Apparently you don't work with internal medicine residents. While there are primary care focused IM residencies, most IM residencies are heavily concentrated on inpatient services. What this does point out is that primary care specialties are not generally qualified for inpatient services. You can see this born out in the use of Family Practice Physicians in hospital medicine. At one point there was a significant FP presence in hospital medicine. However as FP residencies emphasized outpatient ambulatory care it became harder and harder to show training and expertise in inpatient medicine. In most healthcare systems FP cannot be credentialed for inpatient services without a hospital medicine fellowship. The same split occurred in emergency medicine which was largely the domain of FP. With the establishment of EM residencies there are fewer and fewer FP physicians in the ER.
Does that mean that FP doesn't do ER or inpatient, of course not. On the other hand the more standardized an organization becomes the less likely they are to credential FP for inpatient or EM. It doesn't matter how long they have been doing something or talented they are, from a liability standpoint the system would assume tremendous liability if they credential them. You wouldn't credential a family practice physician for critical care. They don't have the education, training or credentials to perform critical care just like you wouldn't credential a infectious disease physician to do spine surgery. Are there family practice docs rounding in ICUs and performing surgery in the hinterlands. Absolutely. Is it dependable if something goes wrong. Absolutely not.

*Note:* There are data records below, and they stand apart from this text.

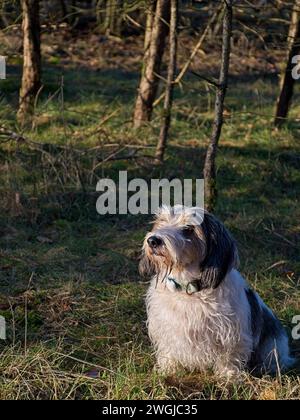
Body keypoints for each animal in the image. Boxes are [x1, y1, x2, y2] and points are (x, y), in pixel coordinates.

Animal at [141, 206, 296, 378]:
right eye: (161, 221)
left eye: (188, 229)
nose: (153, 240)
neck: (188, 289)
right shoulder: (165, 328)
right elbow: (168, 350)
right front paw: (168, 369)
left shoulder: (232, 335)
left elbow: (229, 357)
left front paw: (229, 376)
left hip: (272, 345)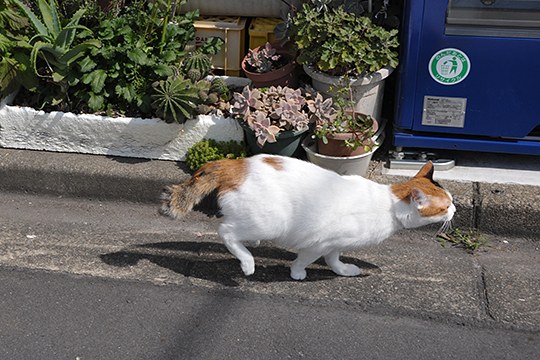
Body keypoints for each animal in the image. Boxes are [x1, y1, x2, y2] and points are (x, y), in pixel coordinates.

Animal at [161, 153, 456, 280]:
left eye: (452, 200)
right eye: (444, 207)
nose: (455, 210)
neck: (388, 205)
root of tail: (236, 164)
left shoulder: (336, 243)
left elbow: (334, 259)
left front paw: (342, 271)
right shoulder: (319, 242)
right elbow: (305, 258)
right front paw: (297, 272)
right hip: (272, 222)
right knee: (226, 232)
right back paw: (247, 262)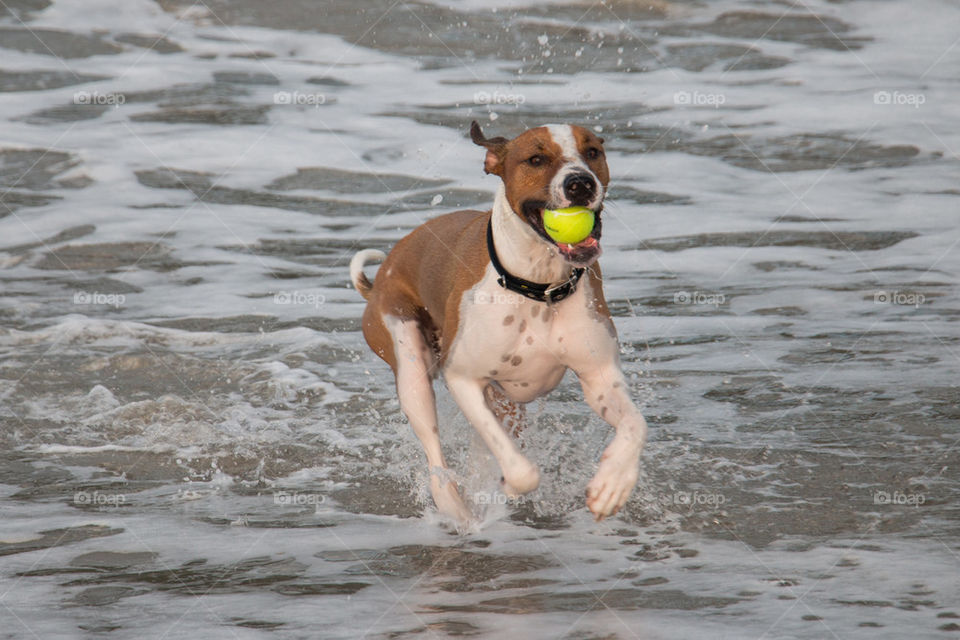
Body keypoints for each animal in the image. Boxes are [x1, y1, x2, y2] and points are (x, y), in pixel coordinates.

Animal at [348, 121, 648, 524]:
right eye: (536, 159)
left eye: (592, 152)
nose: (581, 183)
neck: (538, 287)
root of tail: (380, 277)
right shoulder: (463, 378)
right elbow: (522, 471)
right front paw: (508, 485)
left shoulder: (600, 376)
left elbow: (635, 424)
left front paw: (613, 483)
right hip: (408, 362)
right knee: (434, 450)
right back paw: (454, 508)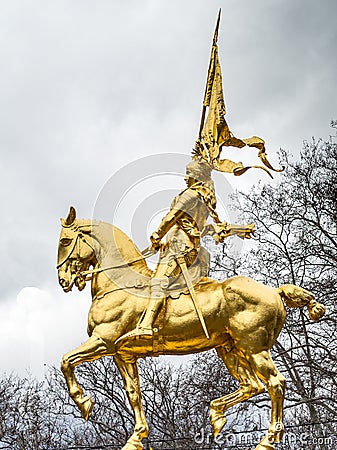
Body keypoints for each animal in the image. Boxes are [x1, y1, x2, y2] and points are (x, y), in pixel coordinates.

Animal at [56, 207, 324, 450]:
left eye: (65, 240)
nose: (62, 280)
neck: (120, 282)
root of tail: (274, 291)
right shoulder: (123, 355)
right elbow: (134, 393)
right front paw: (136, 438)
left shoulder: (103, 341)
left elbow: (66, 360)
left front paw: (84, 402)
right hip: (229, 349)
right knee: (252, 385)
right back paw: (216, 415)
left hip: (255, 349)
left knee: (275, 384)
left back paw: (267, 440)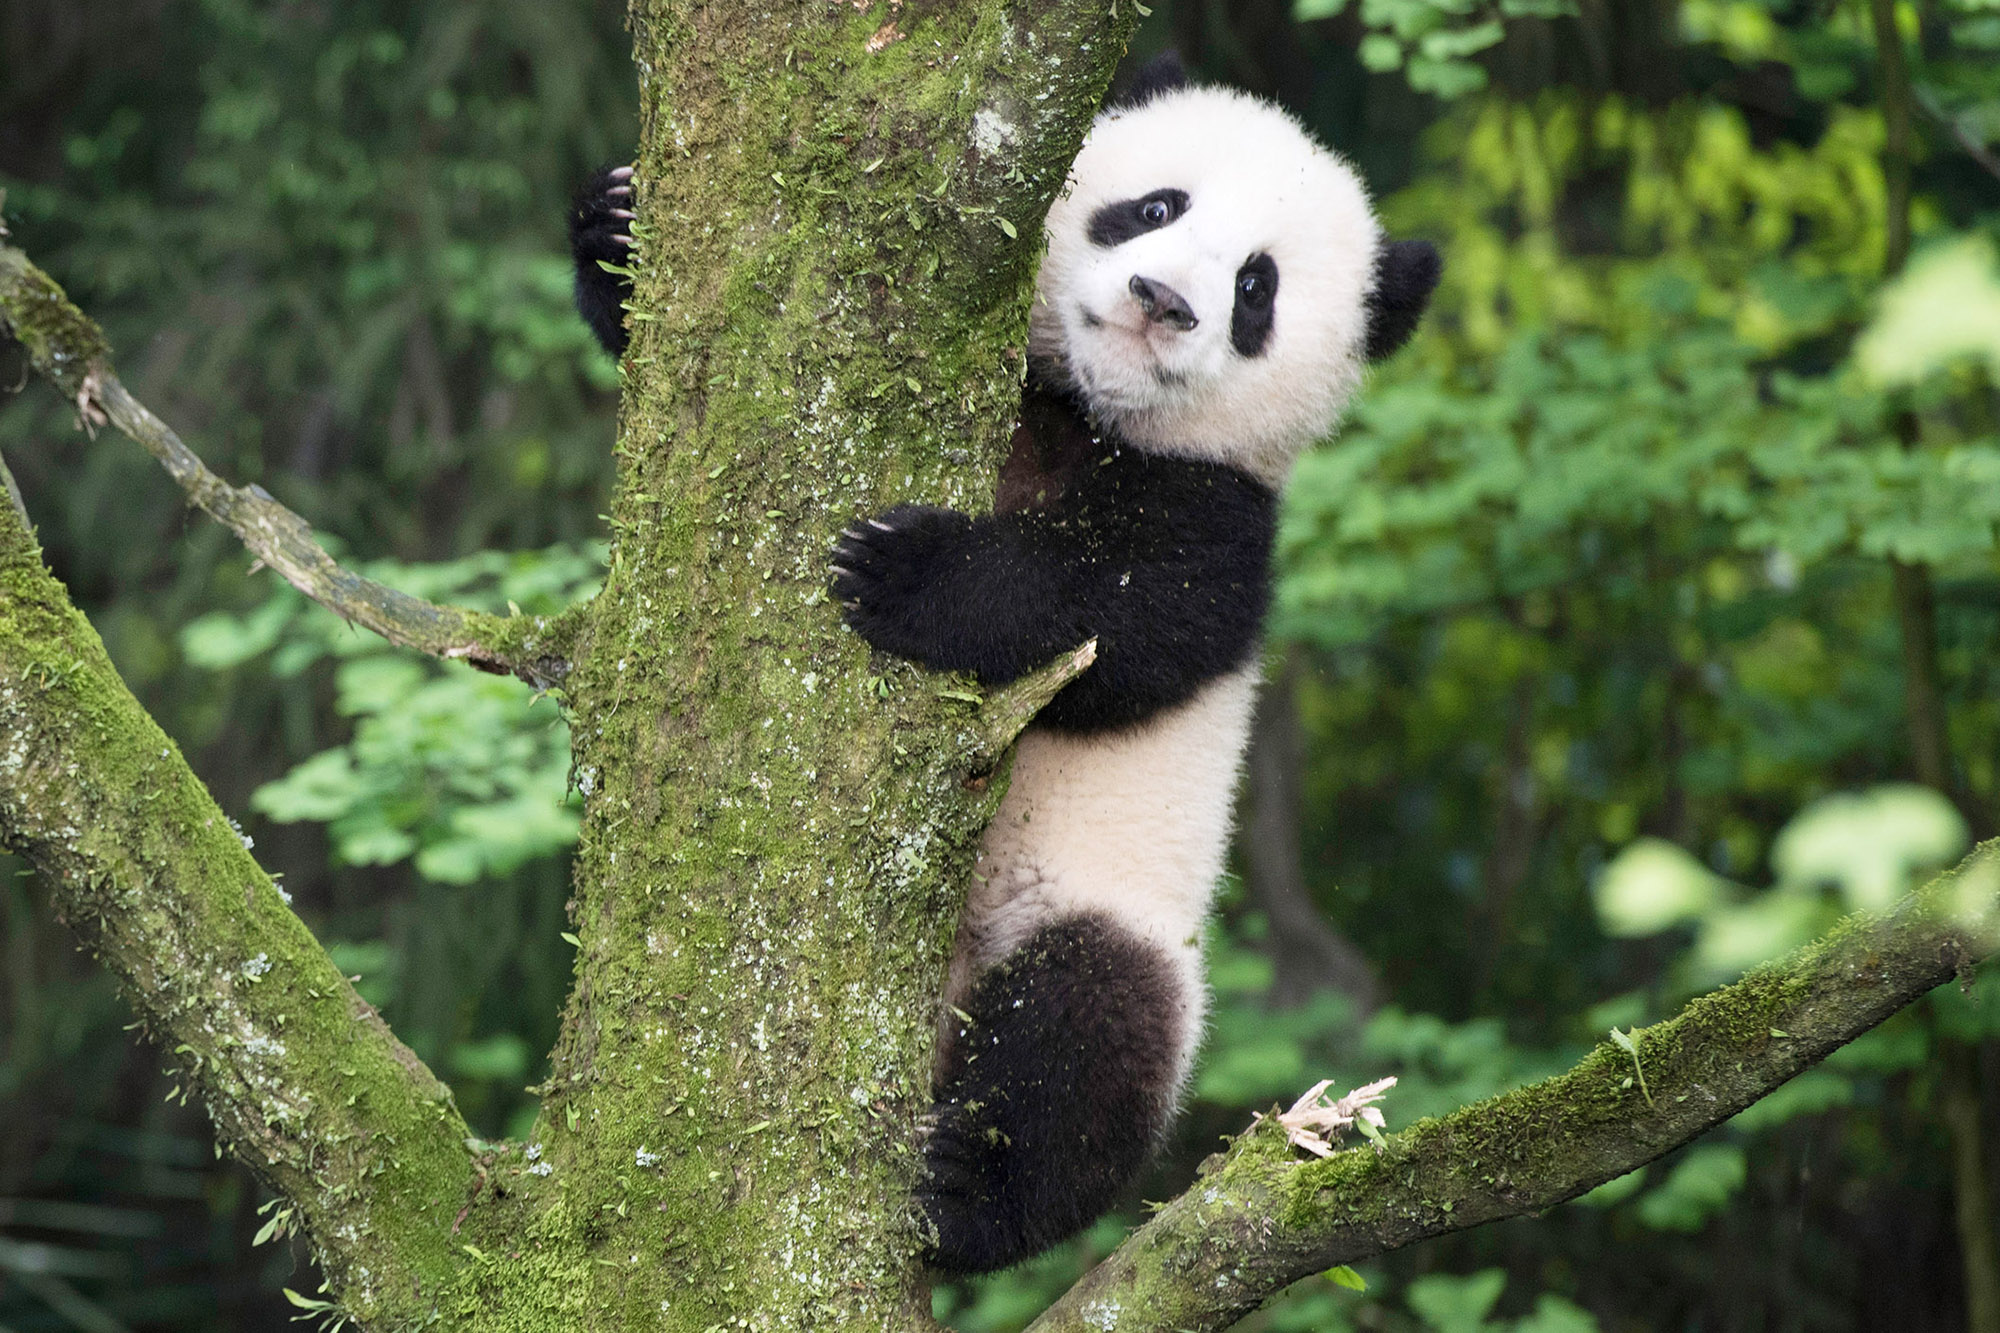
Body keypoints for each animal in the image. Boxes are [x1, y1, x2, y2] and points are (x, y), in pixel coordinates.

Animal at [570, 54, 1438, 1275]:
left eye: (1255, 290)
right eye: (1155, 208)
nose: (1162, 301)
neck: (1080, 406)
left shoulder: (1224, 519)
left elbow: (1128, 618)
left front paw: (905, 573)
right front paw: (615, 222)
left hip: (1098, 918)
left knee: (1086, 1035)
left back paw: (965, 1190)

As far as scope I defer to Carolyn Buppert: "What is the level of care required for my patients? If primary care, hire an adult-gerontologic, pediatric, or family NP, or a PA. If practicing psychiatry, hire a mental health NP or a PA who has specialized in mental health. If the practice is gynecology, hire a women's healthcare NP or PA who has specialized. If the practice is hospitalist, hire an NP certified in acute care or a PA."